Ma perché in Italia si evade di più? Questo il quesito posto da Giorgio Tonelli, moderatore dell’incontro, all’economista riminese Stefano Zamagni. “Esistono al giorno d’oggi due filoni interpretativi del fenomeno – spiega Zamagni –: il primo è quello che va per la maggiore in Europa, quello che vede gli Italiani come un popolo di «pervertiti» per così dire, figli di un Paese dell’arrangiarsi e del truffare. È triste, ma purtroppo è anche molto difficile cambiare questa opinione solo a parole, o peggio portando avanti scuse. È scusando questi atteggiamenti che li si ammette”.
Zamagni va alla radice del problema: “La verità è che in Italia storicamente ha prevalso il capitale sociale di tipo bonding, quello cioè a breve raggio, basato su famiglia e reti di fiducia annesse. Questo a scapito del capitale sociale bridging, tipico delle comunità ampie”. Il ruolo della cultura come fondamento dell’economia e della politica, dunque. “L’Italia – prosegue il professore – è stata rovinata da Beccaria e dall’utilitarismo, dalla visione antropologica dell’uomo come cattivo a priori. A fare le spese di questa fama e del potere egemone che ebbero la città di Milano e i suoi esponenti economici e culturali, è stato il Paese intero”.
L’argomento sta molto a cuore a Zamagni che spiega: “L’Italia ha dimenticato uno dei suoi maggiori «profeti» in patria, Giacinto Dragonetti, che nel 1776 scrisse Delle virtù e dei premi, opera tradotta in sette lingue tra le quali il russo. Dragonetti teorizzava un paradigma totalmente opposto a quello in vigore: oggi è il cittadino a dover dimostrare allo Stato di non essere in torto, esiste quindi una presunzione di colpa insita nel sistema. Dragonetti invece basava il suo sistema ideale sulla virtù e sul premio e i suoi assunti sono presenti ora in molti paesi, fuorché nel suo, l’Italia”.

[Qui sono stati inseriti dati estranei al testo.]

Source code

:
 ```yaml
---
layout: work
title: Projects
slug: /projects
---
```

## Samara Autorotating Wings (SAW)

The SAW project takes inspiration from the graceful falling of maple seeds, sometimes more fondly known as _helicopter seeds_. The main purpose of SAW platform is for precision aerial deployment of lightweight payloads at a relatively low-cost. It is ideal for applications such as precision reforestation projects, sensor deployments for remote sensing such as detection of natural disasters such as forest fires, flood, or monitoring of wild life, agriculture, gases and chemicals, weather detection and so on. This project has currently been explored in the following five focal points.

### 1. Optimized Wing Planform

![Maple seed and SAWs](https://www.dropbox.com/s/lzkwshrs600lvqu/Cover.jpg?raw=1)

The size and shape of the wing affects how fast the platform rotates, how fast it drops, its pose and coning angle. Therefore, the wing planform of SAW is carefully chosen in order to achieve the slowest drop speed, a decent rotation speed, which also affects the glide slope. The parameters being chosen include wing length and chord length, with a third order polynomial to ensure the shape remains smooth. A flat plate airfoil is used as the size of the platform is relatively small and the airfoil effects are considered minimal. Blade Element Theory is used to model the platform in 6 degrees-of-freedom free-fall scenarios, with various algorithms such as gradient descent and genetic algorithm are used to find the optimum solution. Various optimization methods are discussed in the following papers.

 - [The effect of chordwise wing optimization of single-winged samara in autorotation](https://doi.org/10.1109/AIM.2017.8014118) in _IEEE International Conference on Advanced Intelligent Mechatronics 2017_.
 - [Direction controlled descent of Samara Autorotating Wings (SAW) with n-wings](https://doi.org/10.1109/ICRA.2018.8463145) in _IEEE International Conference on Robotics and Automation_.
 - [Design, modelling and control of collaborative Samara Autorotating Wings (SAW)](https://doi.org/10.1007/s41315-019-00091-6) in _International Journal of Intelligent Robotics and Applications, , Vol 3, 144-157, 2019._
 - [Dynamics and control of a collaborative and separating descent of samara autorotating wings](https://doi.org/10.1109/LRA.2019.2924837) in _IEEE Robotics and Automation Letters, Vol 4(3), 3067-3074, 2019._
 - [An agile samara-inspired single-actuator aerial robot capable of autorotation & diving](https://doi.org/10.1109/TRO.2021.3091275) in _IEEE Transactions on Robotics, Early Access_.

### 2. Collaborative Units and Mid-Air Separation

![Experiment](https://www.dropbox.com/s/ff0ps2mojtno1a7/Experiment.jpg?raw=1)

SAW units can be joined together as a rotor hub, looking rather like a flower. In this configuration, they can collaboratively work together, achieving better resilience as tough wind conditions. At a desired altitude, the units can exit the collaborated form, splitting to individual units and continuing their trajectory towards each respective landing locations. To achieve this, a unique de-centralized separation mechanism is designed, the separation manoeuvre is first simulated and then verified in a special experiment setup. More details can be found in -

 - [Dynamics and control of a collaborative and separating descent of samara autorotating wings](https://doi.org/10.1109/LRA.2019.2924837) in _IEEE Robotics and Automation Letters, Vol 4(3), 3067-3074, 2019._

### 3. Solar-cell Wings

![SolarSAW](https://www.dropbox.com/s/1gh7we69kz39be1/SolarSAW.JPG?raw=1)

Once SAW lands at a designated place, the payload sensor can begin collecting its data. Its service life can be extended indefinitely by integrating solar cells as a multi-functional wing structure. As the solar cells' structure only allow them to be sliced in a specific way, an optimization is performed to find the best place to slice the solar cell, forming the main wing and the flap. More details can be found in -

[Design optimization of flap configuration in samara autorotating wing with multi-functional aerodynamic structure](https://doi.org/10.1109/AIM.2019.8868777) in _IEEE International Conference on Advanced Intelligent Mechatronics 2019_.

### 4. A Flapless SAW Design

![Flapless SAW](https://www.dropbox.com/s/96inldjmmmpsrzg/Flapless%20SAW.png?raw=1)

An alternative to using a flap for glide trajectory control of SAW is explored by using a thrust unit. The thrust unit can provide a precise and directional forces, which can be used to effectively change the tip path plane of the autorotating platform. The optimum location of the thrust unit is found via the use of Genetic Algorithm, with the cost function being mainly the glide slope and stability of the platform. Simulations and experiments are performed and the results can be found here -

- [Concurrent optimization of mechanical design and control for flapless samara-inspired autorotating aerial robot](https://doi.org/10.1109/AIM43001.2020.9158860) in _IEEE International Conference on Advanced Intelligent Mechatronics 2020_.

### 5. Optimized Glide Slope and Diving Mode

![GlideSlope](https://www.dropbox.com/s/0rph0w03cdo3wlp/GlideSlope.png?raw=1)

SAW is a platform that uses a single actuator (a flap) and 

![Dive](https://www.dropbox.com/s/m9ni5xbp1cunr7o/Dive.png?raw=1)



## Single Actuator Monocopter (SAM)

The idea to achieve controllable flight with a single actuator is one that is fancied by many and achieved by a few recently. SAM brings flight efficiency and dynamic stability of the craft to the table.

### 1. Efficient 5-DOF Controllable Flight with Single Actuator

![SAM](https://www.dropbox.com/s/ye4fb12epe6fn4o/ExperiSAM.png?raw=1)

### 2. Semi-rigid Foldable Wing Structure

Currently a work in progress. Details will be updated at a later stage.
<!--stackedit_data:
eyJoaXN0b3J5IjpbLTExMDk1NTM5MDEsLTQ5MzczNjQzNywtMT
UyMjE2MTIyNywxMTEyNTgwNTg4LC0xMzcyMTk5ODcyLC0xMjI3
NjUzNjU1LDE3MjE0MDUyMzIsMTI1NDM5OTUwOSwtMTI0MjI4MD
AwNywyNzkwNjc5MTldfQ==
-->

In chiusura, dalla platea si sono aggiunti numerosi interventi tra i quali la testimonianza di un rappresentante della Comunità Papa Giovanni XXIII che ha portato la sua esperienza personale di obiettore fiscale: sulla base di alcuni calcoli ha desunto la quota di tasse che finanziano spese militari e spese mediche per l’aborto e non le paga, devolvendo la somma in beneficienza. Come lui anche altri. Un gesto coerente ma coraggioso dato che l’Italia non ammette questo tipo di diritto ed Equitalia ben lo sa.